Este paradigma constitui uma alternativa aos anteriores e parte de uma concepção de escola e de professor como elementos essenciais do movimento para uma sociedade mais justa e humana. É baseado na psicologia cognitiva, em que a formação deve ser orientada para desenvolver, no futuro professor, a reflexão para, na e sobre a acção e, simultaneamente, promover uma atitude crítica. As estratégias de formação a desenvolver deverão basear-se “fundamentalmente no método de questionamento, passando por (…) uma etapa de problematização, (…) uma etapa de investigação e (…) uma etapa de tomada de decisões” (Oliveira & Terça, 1991: 163). Na opinião dos seus adeptos, este tipo de estratégias confere competências de reflexão crítica ao futuro professor, competências essas fundamentais para que o visado se comprometa nos processos relativos à reflexão, utilizando os próprios recursos e estratégias que o levem a ser, progressivamente, um observador reflexivo, um participante reflexivo e um prático reflexivo.

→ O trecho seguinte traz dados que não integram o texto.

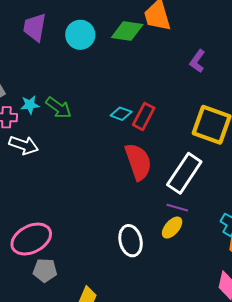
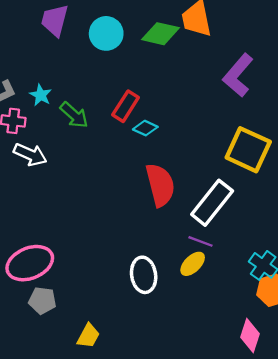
purple L-shape: (197, 61) -> (238, 75), size x1.6
cyan star: (30, 105) -> (41, 95), moved, turned 30
red rectangle: (144, 116) -> (126, 106), moved

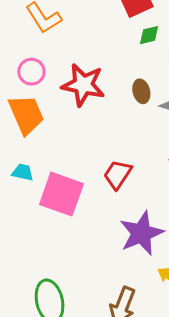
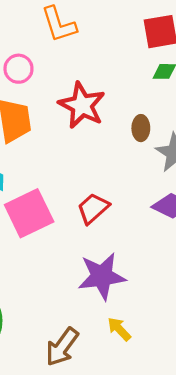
pink circle: (31, 72) -> (18, 69), moved
pink square: (61, 194) -> (29, 213), turned 30

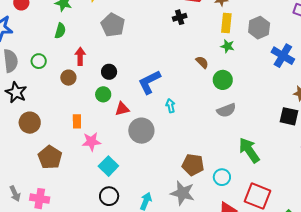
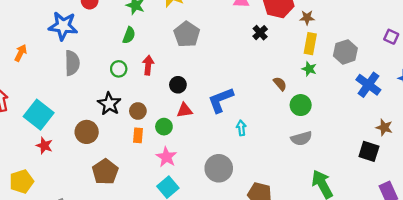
black cross: (180, 17) -> (260, 33), turned -32
green circle: (39, 61) -> (119, 69), moved
brown circle: (68, 78) -> (138, 111), moved
black star: (16, 92) -> (109, 104), moved
green circle: (103, 94) -> (164, 127), moved
red triangle: (122, 109) -> (185, 110), moved
gray circle: (141, 131) -> (219, 168), moved
pink star: (91, 142) -> (166, 157), moved, turned 30

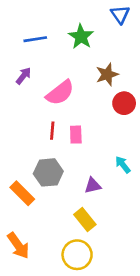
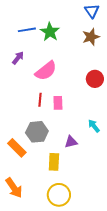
green star: (81, 37) -> (50, 32), moved
brown star: (107, 74) -> (91, 37), moved
yellow rectangle: (85, 219) -> (54, 162), moved, turned 42

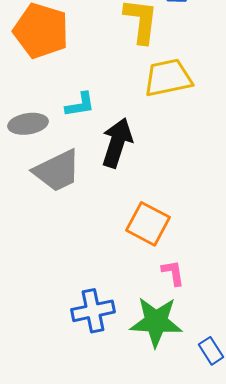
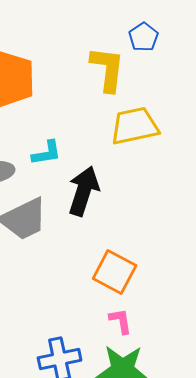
pink L-shape: (173, 273) -> (121, 321), moved

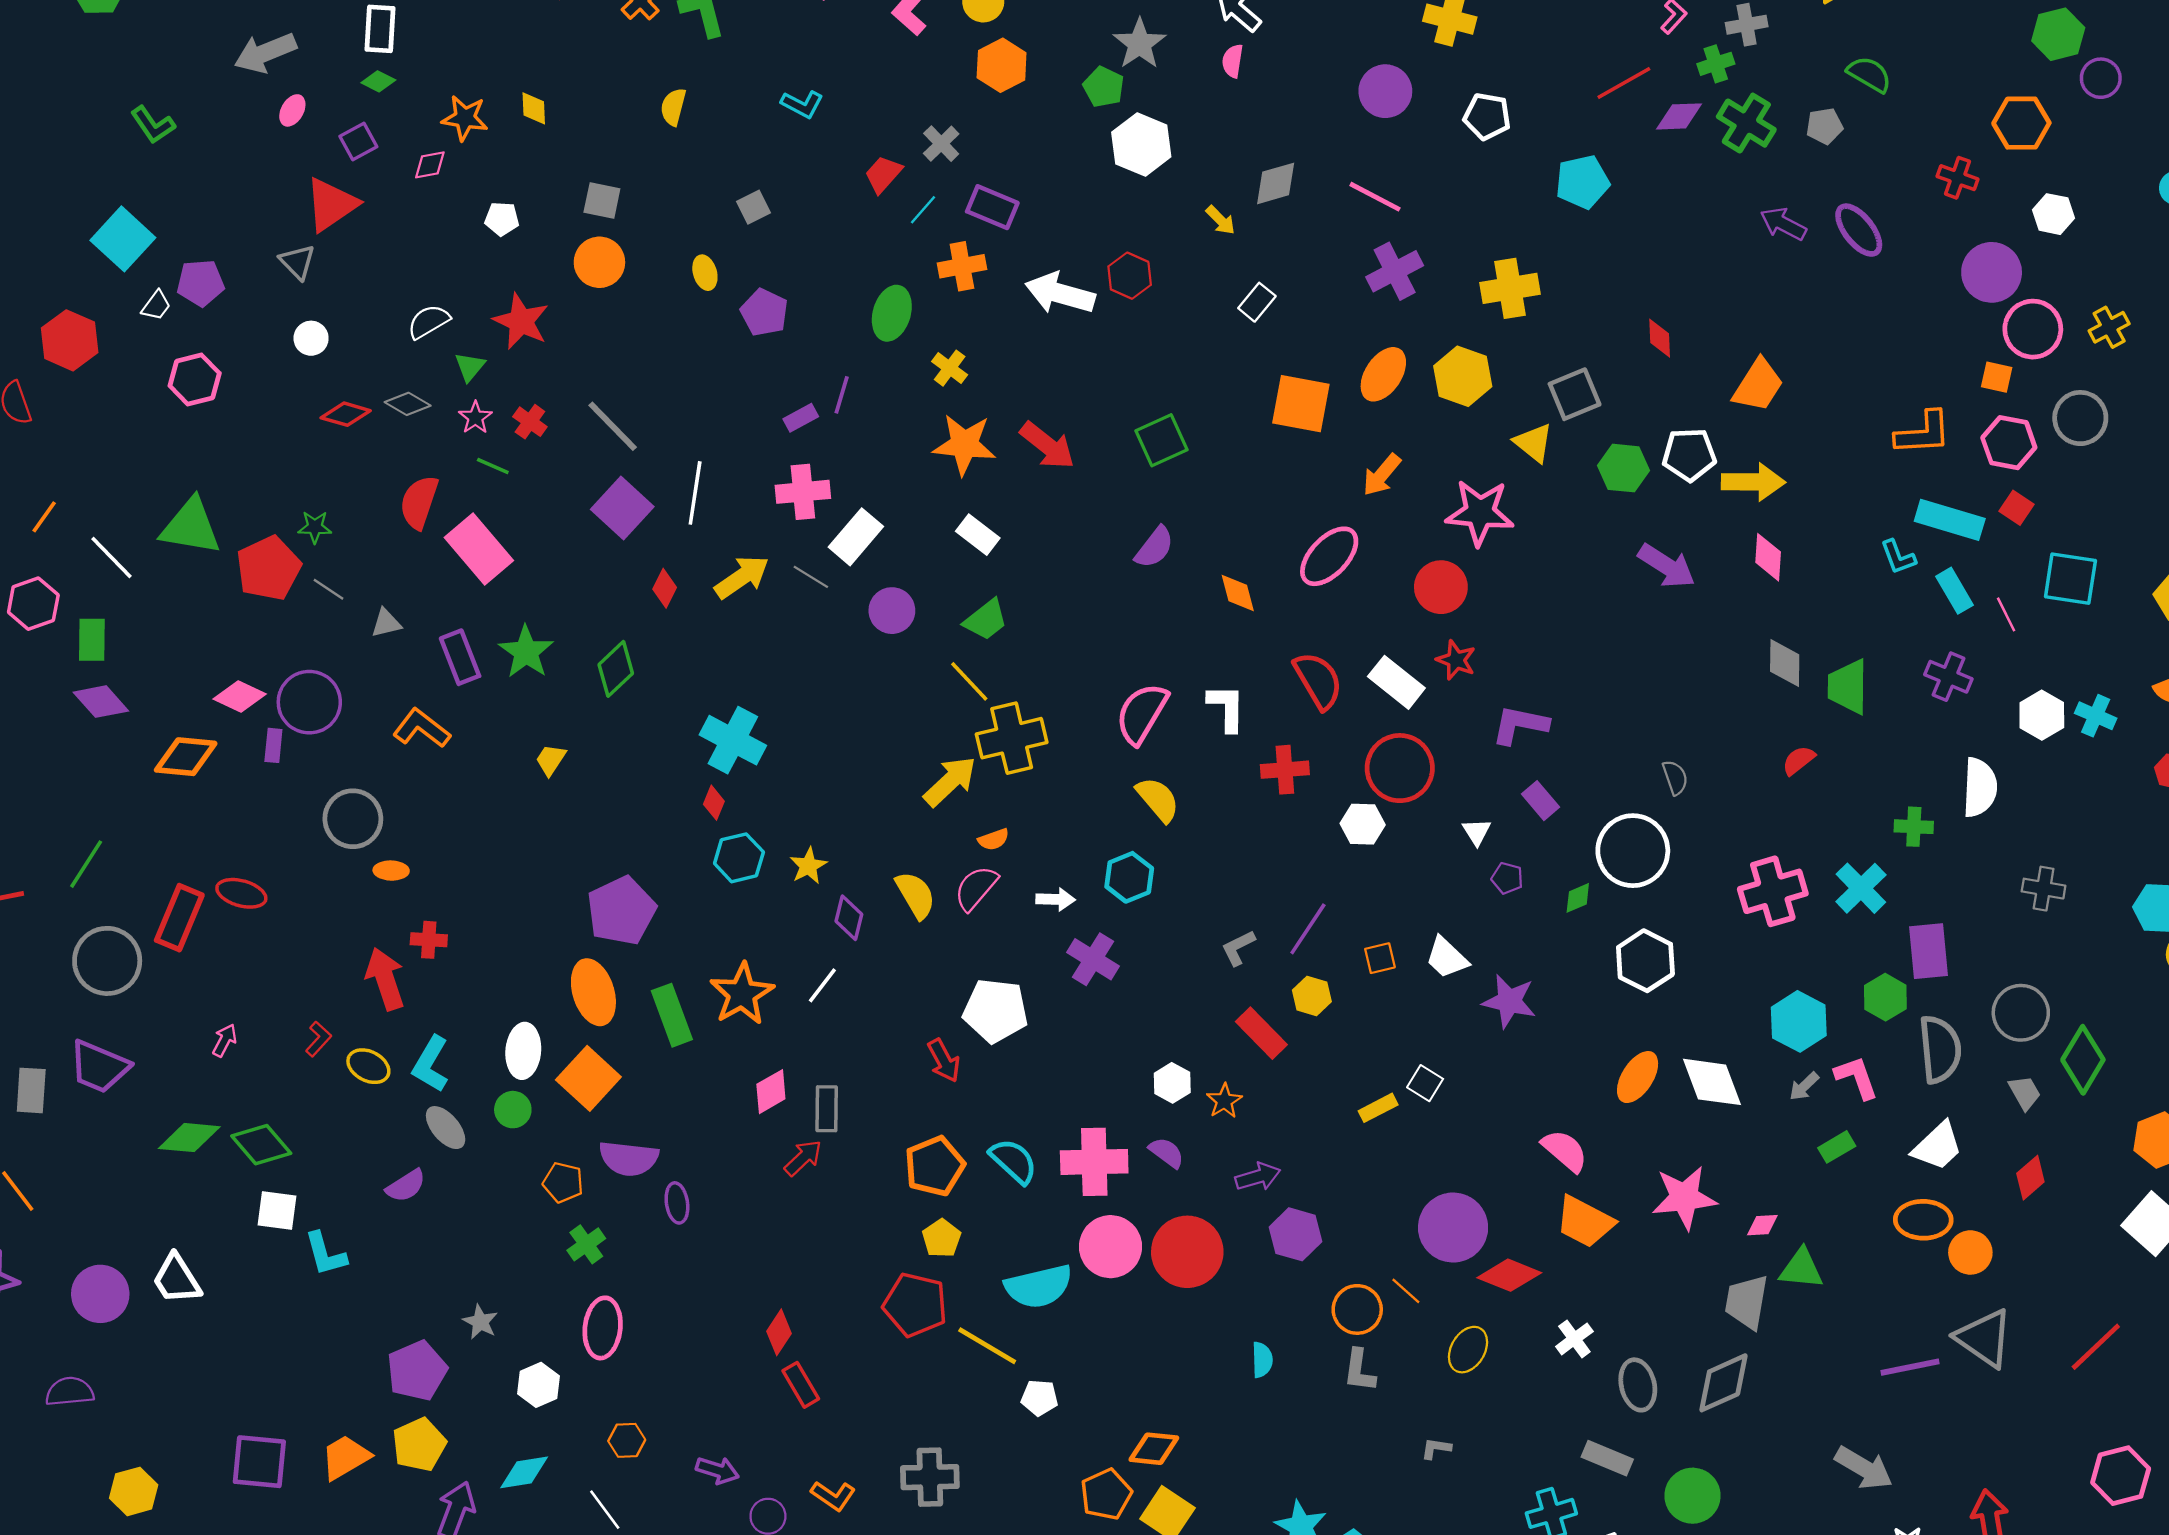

Convém salientar que esta tendência aglutina vários movimentos, de índole mais ou menos crítica e interventora, onde a reflexão e a investigação se assumem com traços distintos. Tal pressuposto implica a “consideração de um currículo de formação estático e previamente determinado ao mesmo tempo que se encara a prática como momento importante de aquisição e (re)construção de conhecimento(s). Nesta lógica, o professor ocupa um papel determinante no seu percurso de formação, pois implica um processo de consciencialização de crenças e teorias e a análise das consequências das suas decisões no desempenho profissional. Nesta perspectiva, surgem as metáforas do professor- investigador e do professor como prático-reflexivo, assumindo um papel mais activo no processo de desenvolvimento curricular” (Pacheco & Flores, 1999: 61).

Pacheco & Flores (1999) apresentam uma figura-síntese que relaciona os quatro paradigmas apresentados por Zeichner (1983), atendendo às dimensões aluno/contexto e currículo:

Figura 1 – Paradigmas de formação de professores (Pacheco & Flores, 1999:62)

Pacheco & Flores (1999: 62-63) afirmam que: “na dimensão aluno/contexto, os paradigmas tradicional, personalista e comportamentalista são institucionalmente seguros, não discutindo os pressupostos e fundamentos da formação e considerando o aluno como objecto de formação. Por seu turno, o paradigma de indagação é institucionalmente crítico, porque problematiza o contexto de formação e valoriza o aluno como sujeito da sua formação. Quanto à dimensão «currículo», enquanto os paradigmas comportamentalista e tradicional apresentam um currículo com uma estrutura predeterminada, os paradigmas de indagação e personalista caracterizam-se pela existência de um currículo aberto com potencialidades de se construir em função das características do sujeito a formar”.